Dings often have very little stretch or deformity in the metal around their edges, because of their smaller nature and lower impact pressure. The shallow depth of a ding often keeps it from exerting flex on the surface paint. A dent that has resulted from an object impact can have severe metal fatigue and stretch, usually due to the hard or sharp surface of the striking object. Dents with gouges, creases, cuts or punctures changes the molecular structure of the metal by weakening it.

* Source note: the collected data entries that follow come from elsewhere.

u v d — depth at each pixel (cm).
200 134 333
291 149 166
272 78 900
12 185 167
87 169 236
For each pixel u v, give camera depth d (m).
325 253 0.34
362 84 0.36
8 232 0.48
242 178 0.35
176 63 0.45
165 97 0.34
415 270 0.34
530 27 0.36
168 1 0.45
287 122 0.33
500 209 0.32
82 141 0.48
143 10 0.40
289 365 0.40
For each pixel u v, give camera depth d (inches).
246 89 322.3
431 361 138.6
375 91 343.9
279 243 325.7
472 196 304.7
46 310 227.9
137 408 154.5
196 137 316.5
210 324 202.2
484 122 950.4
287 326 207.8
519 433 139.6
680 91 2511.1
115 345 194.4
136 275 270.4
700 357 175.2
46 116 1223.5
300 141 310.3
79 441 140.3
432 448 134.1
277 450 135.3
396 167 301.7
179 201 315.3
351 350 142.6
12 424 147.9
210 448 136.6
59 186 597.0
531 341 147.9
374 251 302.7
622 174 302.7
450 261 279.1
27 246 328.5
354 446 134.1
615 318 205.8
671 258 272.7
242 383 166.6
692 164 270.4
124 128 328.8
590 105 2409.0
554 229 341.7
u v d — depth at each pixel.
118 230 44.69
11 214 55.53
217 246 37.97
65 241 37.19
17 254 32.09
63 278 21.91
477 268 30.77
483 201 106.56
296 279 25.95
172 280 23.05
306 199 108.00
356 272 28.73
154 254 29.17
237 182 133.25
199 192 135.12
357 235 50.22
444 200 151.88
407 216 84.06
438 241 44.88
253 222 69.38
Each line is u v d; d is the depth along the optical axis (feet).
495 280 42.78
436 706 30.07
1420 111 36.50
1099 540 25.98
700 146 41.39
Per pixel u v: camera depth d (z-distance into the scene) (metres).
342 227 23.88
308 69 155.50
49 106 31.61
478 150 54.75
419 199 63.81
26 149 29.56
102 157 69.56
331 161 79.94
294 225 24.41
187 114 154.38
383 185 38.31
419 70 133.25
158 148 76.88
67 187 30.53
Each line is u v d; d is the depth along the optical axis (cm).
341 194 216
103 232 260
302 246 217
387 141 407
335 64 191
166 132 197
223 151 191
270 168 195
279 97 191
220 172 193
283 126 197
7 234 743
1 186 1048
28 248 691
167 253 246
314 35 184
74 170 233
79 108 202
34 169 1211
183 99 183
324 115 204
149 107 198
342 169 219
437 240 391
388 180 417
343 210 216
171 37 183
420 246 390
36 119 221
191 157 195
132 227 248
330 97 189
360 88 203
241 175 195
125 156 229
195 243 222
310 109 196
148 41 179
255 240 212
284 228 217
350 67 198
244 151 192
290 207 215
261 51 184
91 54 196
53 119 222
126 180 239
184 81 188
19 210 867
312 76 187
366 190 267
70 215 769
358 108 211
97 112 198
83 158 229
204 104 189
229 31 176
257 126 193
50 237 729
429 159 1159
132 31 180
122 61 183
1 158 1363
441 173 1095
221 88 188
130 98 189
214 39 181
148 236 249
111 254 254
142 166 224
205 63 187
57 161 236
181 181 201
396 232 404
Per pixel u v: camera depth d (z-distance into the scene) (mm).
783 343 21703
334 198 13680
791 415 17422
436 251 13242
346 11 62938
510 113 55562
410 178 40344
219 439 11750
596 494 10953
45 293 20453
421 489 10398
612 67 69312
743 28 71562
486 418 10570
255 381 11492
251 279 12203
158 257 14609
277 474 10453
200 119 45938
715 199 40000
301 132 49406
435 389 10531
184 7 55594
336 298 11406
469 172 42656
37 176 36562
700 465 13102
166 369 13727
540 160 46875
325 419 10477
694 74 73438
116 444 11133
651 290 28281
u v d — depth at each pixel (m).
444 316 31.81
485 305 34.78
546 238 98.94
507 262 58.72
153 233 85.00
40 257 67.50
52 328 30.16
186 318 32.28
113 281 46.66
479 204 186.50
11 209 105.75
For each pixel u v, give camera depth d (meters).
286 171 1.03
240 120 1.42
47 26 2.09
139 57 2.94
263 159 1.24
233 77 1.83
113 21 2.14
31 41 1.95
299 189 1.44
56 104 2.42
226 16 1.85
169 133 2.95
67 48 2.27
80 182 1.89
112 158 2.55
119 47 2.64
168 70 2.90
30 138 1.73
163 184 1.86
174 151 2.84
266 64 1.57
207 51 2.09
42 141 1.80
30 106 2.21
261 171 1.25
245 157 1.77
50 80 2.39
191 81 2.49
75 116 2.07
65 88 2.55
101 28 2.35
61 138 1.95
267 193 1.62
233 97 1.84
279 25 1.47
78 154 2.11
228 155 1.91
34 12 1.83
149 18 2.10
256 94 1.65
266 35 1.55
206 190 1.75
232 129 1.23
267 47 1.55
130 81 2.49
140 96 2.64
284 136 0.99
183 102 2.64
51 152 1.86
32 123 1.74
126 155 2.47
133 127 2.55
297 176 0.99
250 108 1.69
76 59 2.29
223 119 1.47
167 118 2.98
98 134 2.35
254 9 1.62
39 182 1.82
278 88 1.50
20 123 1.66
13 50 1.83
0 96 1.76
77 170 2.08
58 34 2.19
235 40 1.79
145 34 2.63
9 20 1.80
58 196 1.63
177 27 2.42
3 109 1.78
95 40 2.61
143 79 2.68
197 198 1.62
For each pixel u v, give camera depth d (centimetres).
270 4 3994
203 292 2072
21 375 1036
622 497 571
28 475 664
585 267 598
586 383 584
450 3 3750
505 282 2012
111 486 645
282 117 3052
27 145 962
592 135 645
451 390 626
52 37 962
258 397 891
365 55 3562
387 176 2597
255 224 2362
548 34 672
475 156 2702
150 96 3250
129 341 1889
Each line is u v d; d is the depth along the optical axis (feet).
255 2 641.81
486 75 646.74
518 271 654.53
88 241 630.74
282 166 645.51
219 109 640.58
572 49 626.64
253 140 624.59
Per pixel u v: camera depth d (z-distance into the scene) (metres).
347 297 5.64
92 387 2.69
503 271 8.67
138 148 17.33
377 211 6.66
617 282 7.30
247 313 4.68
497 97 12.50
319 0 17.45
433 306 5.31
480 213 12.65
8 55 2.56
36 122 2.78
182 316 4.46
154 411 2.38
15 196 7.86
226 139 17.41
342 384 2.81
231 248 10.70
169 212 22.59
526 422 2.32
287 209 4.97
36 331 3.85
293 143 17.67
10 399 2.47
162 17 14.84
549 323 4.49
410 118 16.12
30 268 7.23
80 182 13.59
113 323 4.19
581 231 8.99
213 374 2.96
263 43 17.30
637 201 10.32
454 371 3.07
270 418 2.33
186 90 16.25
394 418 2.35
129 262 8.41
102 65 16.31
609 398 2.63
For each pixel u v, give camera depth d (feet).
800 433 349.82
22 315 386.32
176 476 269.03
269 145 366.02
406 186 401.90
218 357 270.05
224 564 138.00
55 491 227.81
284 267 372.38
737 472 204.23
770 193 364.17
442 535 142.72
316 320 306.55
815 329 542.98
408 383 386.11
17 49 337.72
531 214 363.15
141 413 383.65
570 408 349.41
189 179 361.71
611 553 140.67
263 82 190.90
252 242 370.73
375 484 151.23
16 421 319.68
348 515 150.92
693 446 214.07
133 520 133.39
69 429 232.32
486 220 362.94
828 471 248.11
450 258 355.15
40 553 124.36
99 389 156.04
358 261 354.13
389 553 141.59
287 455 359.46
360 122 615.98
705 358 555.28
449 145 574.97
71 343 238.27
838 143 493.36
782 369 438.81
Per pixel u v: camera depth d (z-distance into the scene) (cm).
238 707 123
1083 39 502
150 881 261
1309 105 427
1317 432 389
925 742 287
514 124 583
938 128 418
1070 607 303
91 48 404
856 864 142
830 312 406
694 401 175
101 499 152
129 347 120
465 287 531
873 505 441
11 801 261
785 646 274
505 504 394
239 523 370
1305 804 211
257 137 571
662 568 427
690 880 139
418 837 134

Dings are sometimes repaired with suction cups that pull the metal surface back into its original profile. Sometimes body hammers and dollies are used to tap the metal back into shape. Deep dents can require drilling and hook tools to pull them from the outside. Paintless dent repair tools -- such as the soft tip rod or knuckle rod -- have interchangeable tips called tumblers and drivers. The knuckle rod, used on dings, can reach behind a narrow panel and massage the ding outward. Body hammers and dollies can also be used on larger dents.
Dings can result from sudden door openings against solid objects, usually with soft to medium impact forces. Hail causes dings of various sizes, depending upon the weight and diameter of the hail stones. Hail stone dings are usually uniform in size and depth, but can effect entire roof, trunk or hood panel. Dents result from harsher impacts, like vehicles or other heavy objects.